§ EXERCISE DIRECTIONS: Leaving out the pictures, copy each record below exactly.

───── WORKING DATA

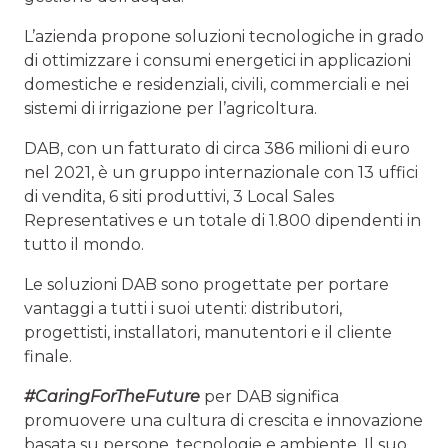
L’azienda propone soluzioni tecnologiche in grado
di ottimizzare i consumi energetici in applicazioni
domestiche e residenziali, civili, commerciali e nei
sistemi di irrigazione per l’agricoltura.
DAB, con un fatturato di circa 386 milioni di euro
nel 2021, è un gruppo internazionale con 13 uffici
di vendita, 6 siti produttivi, 3 Local Sales
Representatives e un totale di 1.800 dipendenti in
tutto il mondo.
Le soluzioni DAB sono progettate per portare
vantaggi a tutti i suoi utenti: distributori,
progettisti, installatori, manutentori e il cliente
finale.
#CaringForTheFuture
per DAB significa
promuovere una cultura di crescita e innovazione
basata su persone, tecnologie e ambiente. Il suo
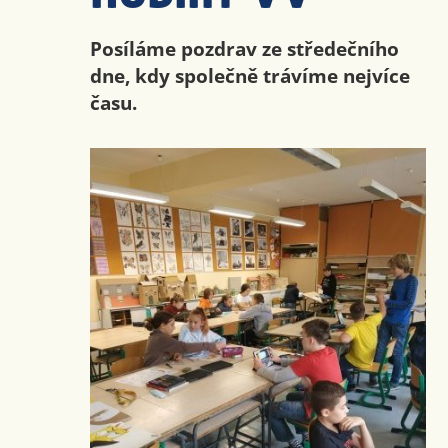
Posíláme pozdrav ze středečního
dne, kdy společně trávíme nejvíce
času.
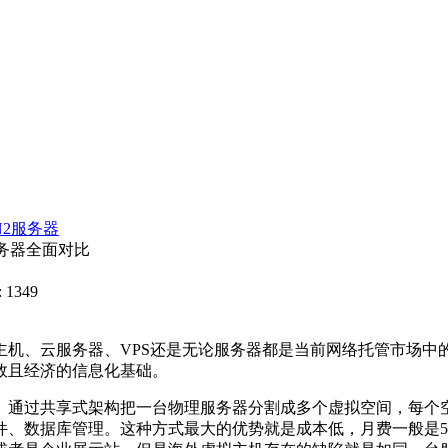
N2服务器
服务器全面对比
 1349
主机、云服务器、
VPS
还是无论服务器都是当前网络托管市场中
效且经济的信息化基础。
。通过共享式架构把一台物理服务器分割成多个虚拟空间，每个
件、数据库管理。这种方式最大的优势就是成本低，月费一般是
5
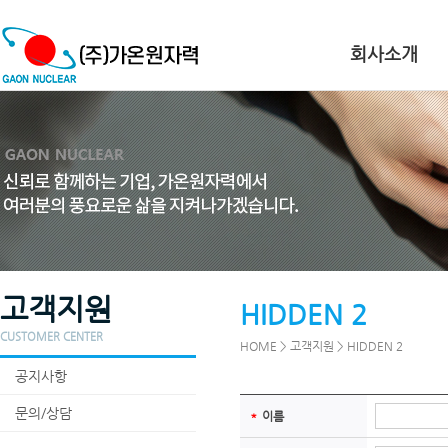
회사소개
고객지원
HIDDEN 2
CUSTOMER CENTER
HOME > 고객지원 > HIDDEN 2
공지사항
문의/상담
＊
이름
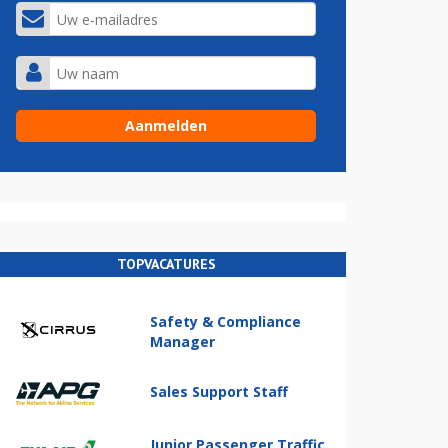
TOPVACATURES
Safety & Compliance
Manager
Sales Support Staff
Junior Passenger Traffic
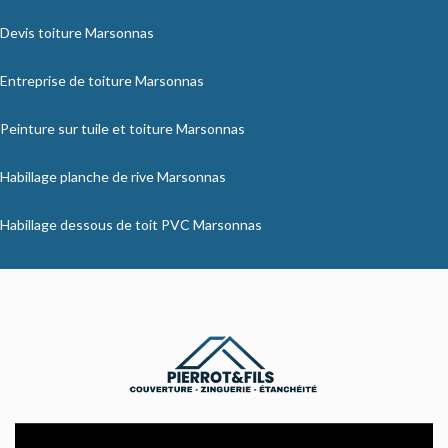
Devis toiture Marsonnas
Entreprise de toiture Marsonnas
Peinture sur tuile et toiture Marsonnas
Habillage planche de rive Marsonnas
Habillage dessous de toit PVC Marsonnas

──────────

§ RESPONSE TO THIS TASK:
L’azienda propone soluzioni tecnologiche in grado
di ottimizzare i consumi energetici in applicazioni
domestiche e residenziali, civili, commerciali e nei
sistemi di irrigazione per l’agricoltura.
DAB, con un fatturato di circa 386 milioni di euro
nel 2021, è un gruppo internazionale con 13 uffici
di vendita, 6 siti produttivi, 3 Local Sales
Representatives e un totale di 1.800 dipendenti in
tutto il mondo.
Le soluzioni DAB sono progettate per portare
vantaggi a tutti i suoi utenti: distributori,
progettisti, installatori, manutentori e il cliente
finale.
#CaringForTheFuture
per DAB significa
promuovere una cultura di crescita e innovazione
basata su persone, tecnologie e ambiente. Il suo
Posíláme pozdrav ze středečního
dne, kdy společně trávíme nejvíce
času.
N2服务器
服务器全面对比
 1349
主机、云服务器、
VPS
还是无论服务器都是当前网络托管市场中
效且经济的信息化基础。
。通过共享式架构把一台物理服务器分割成多个虚拟空间，每个
件、数据库管理。这种方式最大的优势就是成本低，月费一般是
5
회사소개
고객지원
HIDDEN 2
CUSTOMER CENTER
HOME > 고객지원 > HIDDEN 2
공지사항
문의/상담
＊
이름
TOPVACATURES
Safety & Compliance
Manager
Sales Support Staff
Junior Passenger Traffic
Devis toiture Marsonnas
Entreprise de toiture Marsonnas
Peinture sur tuile et toiture Marsonnas
Habillage planche de rive Marsonnas
Habillage dessous de toit PVC Marsonnas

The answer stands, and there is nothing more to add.